Jewlieee
Posted : 11/22/2010 5:17:11 PM
To give some more background, SAR work has different dog specialties, such as trailing dogs (different than tracking btw), air scent, disaster, cadaver, etc. Scent specific trailing dogs are trained to sniff an "article" (something the person wore or touched) and rule out all other scents to only follow the particular persons scent. They work on lead.
Air scent dogs usually work off leash and are not scent specific. They are trained to cover a lot of ground, recognize any human scent (alive or recently dead) and follow it to its source, then come back to tell its handler and lead the handler to the person.
Disaster dogs are trained to recognize any LIVE human scent follow it to its source and indicate (usually a bark or a sit or a touch, etc). They ignore dead human scent.
Cadaver dogs are trained to locate human remains, they are trained on bone, teeth, hair, blood, and decomposition material. They can find a source under water, under ground, etc. and it can be old - like hundreds of years old.

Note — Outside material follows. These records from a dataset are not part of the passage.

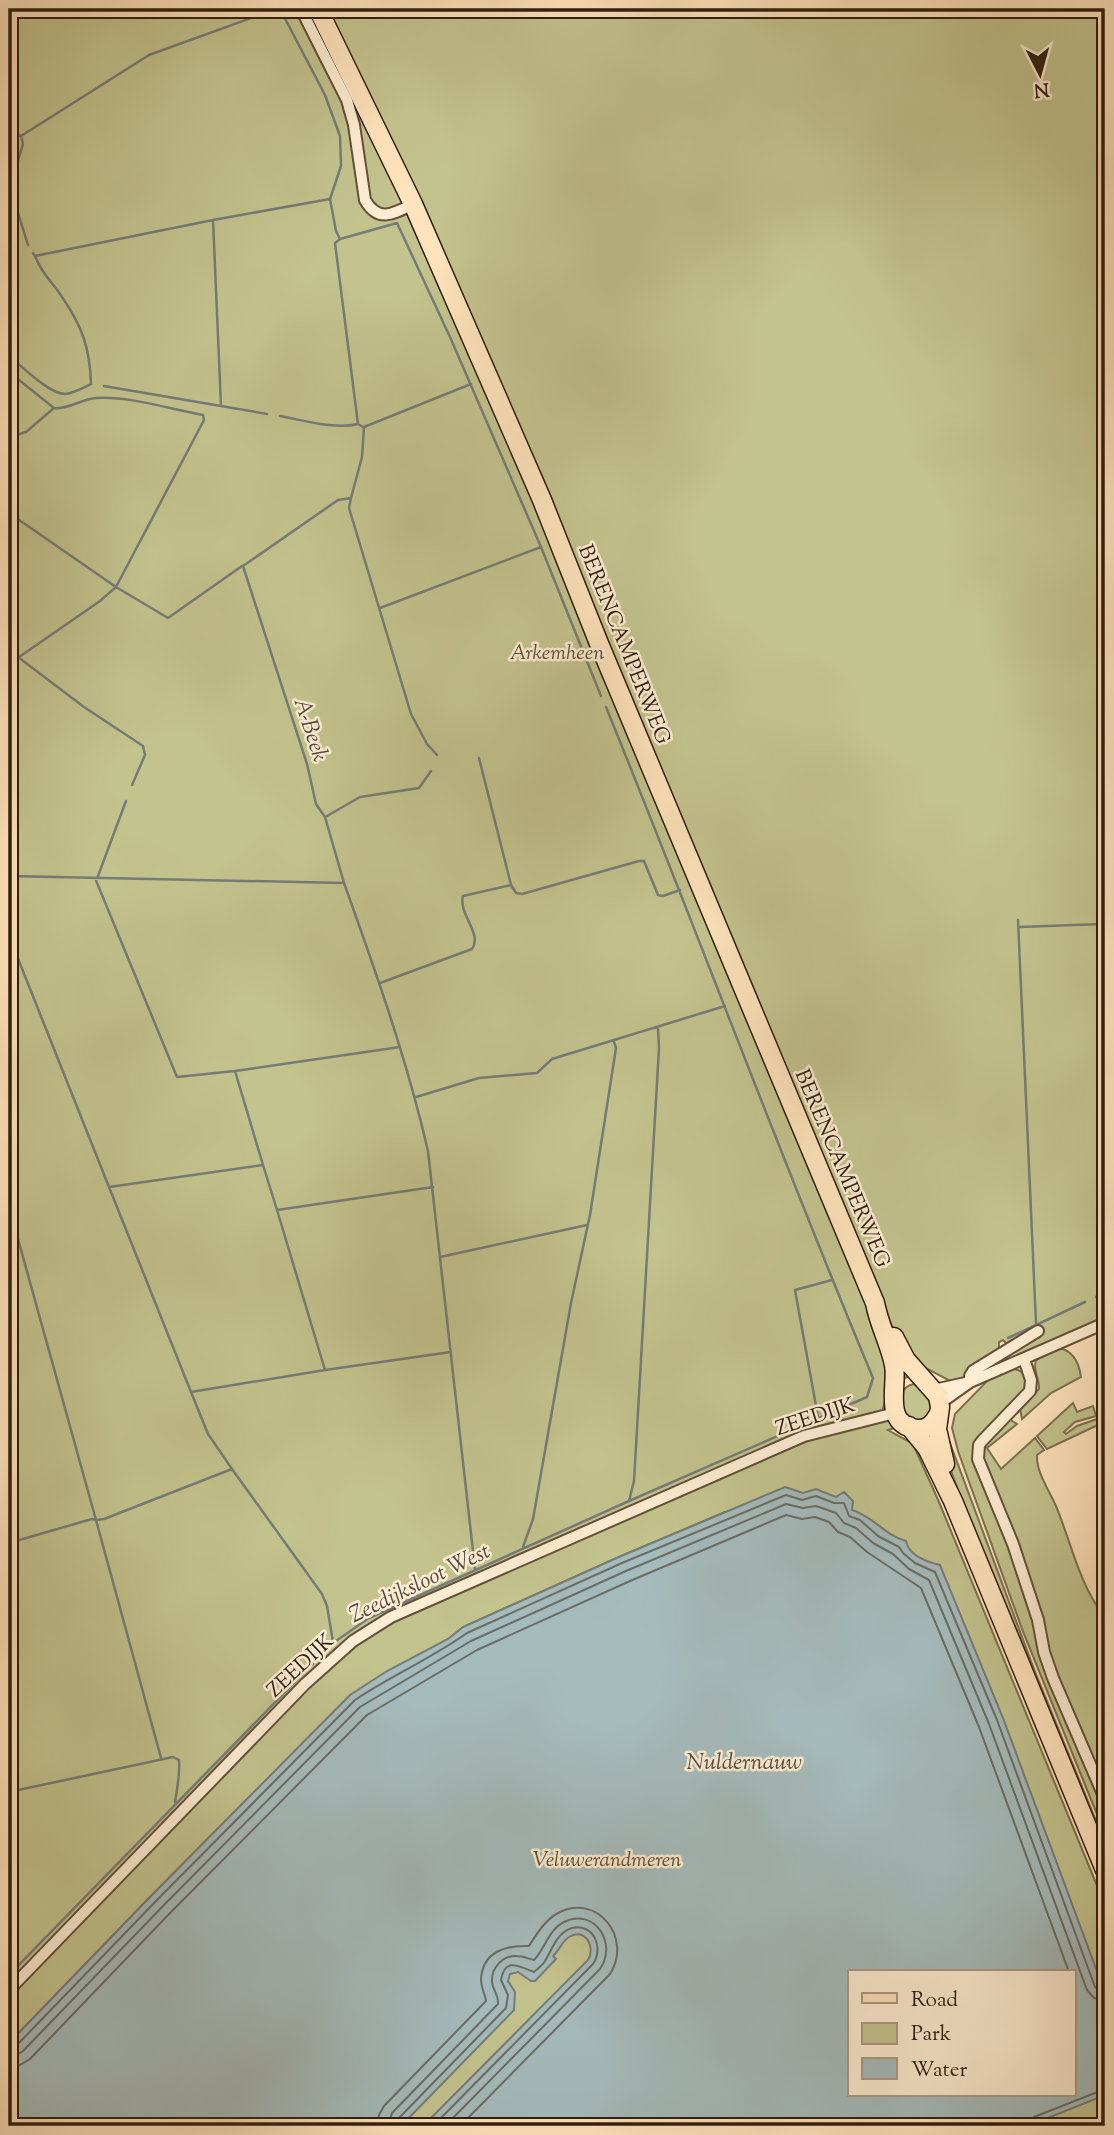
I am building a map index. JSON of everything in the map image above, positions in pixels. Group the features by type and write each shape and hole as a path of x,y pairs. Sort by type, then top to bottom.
{"main road":[{"name":"BERENCAMPERWEG","path":"318,9 413,204 542,500 875,1303 906,1360 934,1398"},
{"name":"BERENCAMPERWEG","path":"875,1303 894,1366 894,1387"},
{"path":"934,1398 927,1428 918,1429 901,1421 895,1413 892,1401 894,1387 905,1377 916,1376 934,1398 936,1429 953,1501"},
{"path":"909,1426 927,1448 953,1501 1105,1870"}],"street":[{"path":"301,9 346,100 354,125 365,200 370,210 379,214 390,214 413,204"},
{"path":"934,1398 1105,1323"},
{"path":"970,1382 974,1371 1038,1331"},
{"path":"1024,1359 1031,1380 1030,1391 982,1441 978,1459 1013,1544 1053,1678 1105,1799 1105,1812"},
{"name":"ZEEDIJK","path":"9,1990 305,1684 354,1641 391,1617 804,1436 895,1413"}],"green space":[{"name":"Arkemheen","path":"9,9 1105,9 1105,1319 979,1374 1008,1345 1003,1340 999,1342 999,1350 961,1380 952,1382 926,1368 890,1385 883,1408 892,1422 905,1434 894,1428 888,1430 913,1444 939,1502 1105,1905 1105,2126 9,2126 316,1730 9,2043","holes":["726,1513 452,1636 463,1627 619,1557"]},
{"path":"1058,1348 1068,1351 1074,1358 1081,1377 1051,1393 1022,1419 1020,1409 1039,1389 1036,1360"},
{"path":"1011,1369 1024,1375 1025,1389 974,1446 973,1452 1102,1799 1105,1834 1022,1629 952,1428 955,1414 990,1378"},
{"path":"914,1384 925,1391 931,1401 929,1412 920,1421 909,1419 900,1409 904,1390"},
{"path":"1073,1403 1077,1412 1093,1406 1096,1416 1075,1422 1064,1432 1066,1434 1077,1426 1100,1418 1100,1424 1047,1449 1037,1436"},
{"path":"1009,1419 1017,1424 987,1448 1001,1469 1035,1438 1044,1450 1037,1455 1041,1474 1056,1506 1082,1577 1104,1616 1105,1790 1056,1677 982,1459 984,1446"},
{"path":"950,1443 1035,1672 1105,1843 1105,1855 958,1490 942,1446"}],"water":[{"name":"Nuldernauw","path":"785,1487 803,1493 816,1489 836,1497 844,1492 853,1501 852,1510 906,1541 911,1551 919,1558 940,1565 1003,1718 1105,1993 1105,2095 1028,2126 423,2126 588,1960 591,1950 588,1940 584,1936 575,1935 564,1941 553,1956 556,1959 535,1981 518,1972 510,1974 508,1981 515,1992 514,2010 401,2126 9,2126 9,2043 350,1695 387,1671 448,1639 463,1627"}],"waterway":[{"path":"14,133 21,136 149,55 276,9"},
{"path":"280,9 325,95 340,136 341,166 330,199 340,239"},
{"path":"21,136 23,144 10,187 28,245"},
{"path":"33,253 35,256 330,199"},
{"path":"104,386 221,406 213,220"},
{"path":"363,427 358,424 335,243 340,239 397,223 450,337 541,547 380,608"},
{"path":"9,356 44,385 59,393 72,393 91,384 87,348 80,328 35,256"},
{"path":"9,372 54,408 26,432 9,437"},
{"name":"A-Beek","path":"9,876 344,883 325,817 316,804 307,764 243,566 338,500 351,498 362,457 364,427 471,384"},
{"path":"9,513 116,587 204,420 203,415 122,399 96,398 54,408"},
{"path":"221,406 267,414"},
{"path":"280,416 329,425 358,424"},
{"path":"351,498 349,508 411,714 427,744 437,755"},
{"path":"541,547 601,696"},
{"path":"9,664 116,587 168,618 242,566"},
{"path":"18,657 84,707 143,746 145,755 132,785"},
{"name":"Zeedijksloot West","path":"9,1975 333,1643 369,1618 867,1397 873,1378 606,707"},
{"path":"479,758 511,885"},
{"path":"327,816 360,797 419,788 431,771"},
{"path":"98,876 126,801"},
{"path":"380,983 472,949 475,937 464,910 463,896 511,885 516,893 522,894 639,861 644,861 658,895 680,890"},
{"path":"95,878 177,1077 400,1047"},
{"path":"344,883 401,1050 428,1151 475,1569"},
{"path":"1018,920 1036,1323"},
{"path":"1019,927 1102,924 1105,927"},
{"path":"9,936 109,1187"},
{"path":"416,1097 479,1078 537,1073 552,1059 725,1006"},
{"path":"629,1501 634,1481 658,1029"},
{"path":"523,1547 533,1519 571,1303 590,1215 616,1048 614,1042"},
{"path":"235,1071 263,1165"},
{"path":"277,1210 263,1165 109,1187 191,1392 325,1370"},
{"path":"433,1187 277,1210 325,1370 451,1352"},
{"path":"9,1197 13,1221 96,1520 232,1469 208,1434 191,1392"},
{"path":"440,1257 587,1225"},
{"path":"818,1417 795,1290 832,1280"},
{"path":"1096,1297 1105,1293"},
{"path":"1008,1338 1085,1302"},
{"path":"232,1469 322,1594 327,1606 333,1642"},
{"path":"9,1543 96,1520 161,1758"},
{"path":"9,1792 173,1757 179,1760 175,1802"},
{"path":"9,1930 12,1955 9,1956"}],"park label":[{"name":"Veluwerandmeren","path":"607,1859"}]}
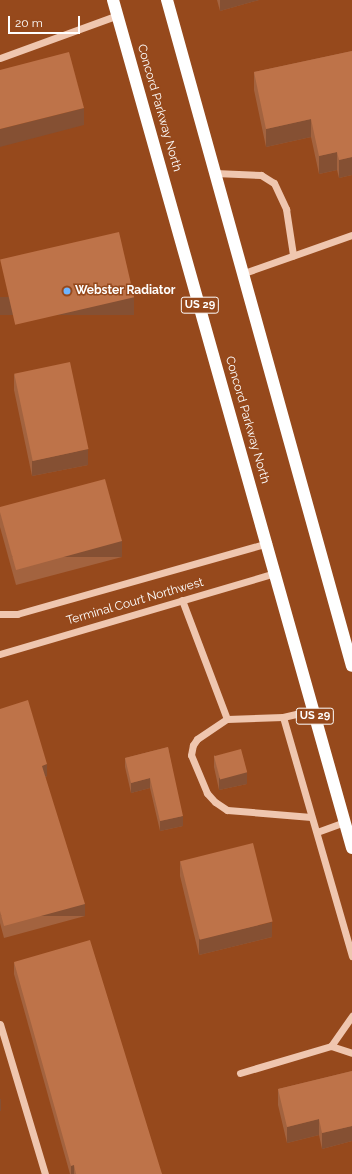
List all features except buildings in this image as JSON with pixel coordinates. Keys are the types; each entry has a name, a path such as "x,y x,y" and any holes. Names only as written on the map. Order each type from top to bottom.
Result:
{"highway":[{"name":"Concord Parkway North","path":"113,0 268,543 313,710 348,828 352,848"},
{"path":"167,0 352,666"}],"street":[{"path":"0,58 118,15"},
{"path":"215,173 261,175 274,183 286,209 293,255"},
{"path":"244,273 352,235"},
{"path":"0,614 17,614 268,543"},
{"name":"Terminal Court Northwest","path":"0,654 276,573"},
{"path":"182,600 227,719"},
{"path":"311,817 227,810 215,802 202,784 191,755 193,745 197,739 227,719 283,717 313,710"},
{"path":"283,717 352,956"},
{"path":"316,832 348,828"},
{"path":"331,1046 352,1016"},
{"path":"0,1024 45,1174"},
{"path":"240,1073 331,1046 352,1053"}],"place":[{"name":"Webster Radiator","path":"67,291"}]}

Juliemule - we have the same problem with law enforcement. One bad apple (who happened to be from MI) ruined it for all SAR groups unfortunately. The sad part is that SAR dogs are trained on one thing and one thing only. Unlike law enforcement dogs who are trained on all types of things: narcotics, apprehension, cadaver, etc. When someone comes up missing, you have a much higher chance of finding that person alive if you use a specialist rather than a generalist. It's really too bad. We usually get called after the police have pulled their resources and the probability of finding the person alive is low.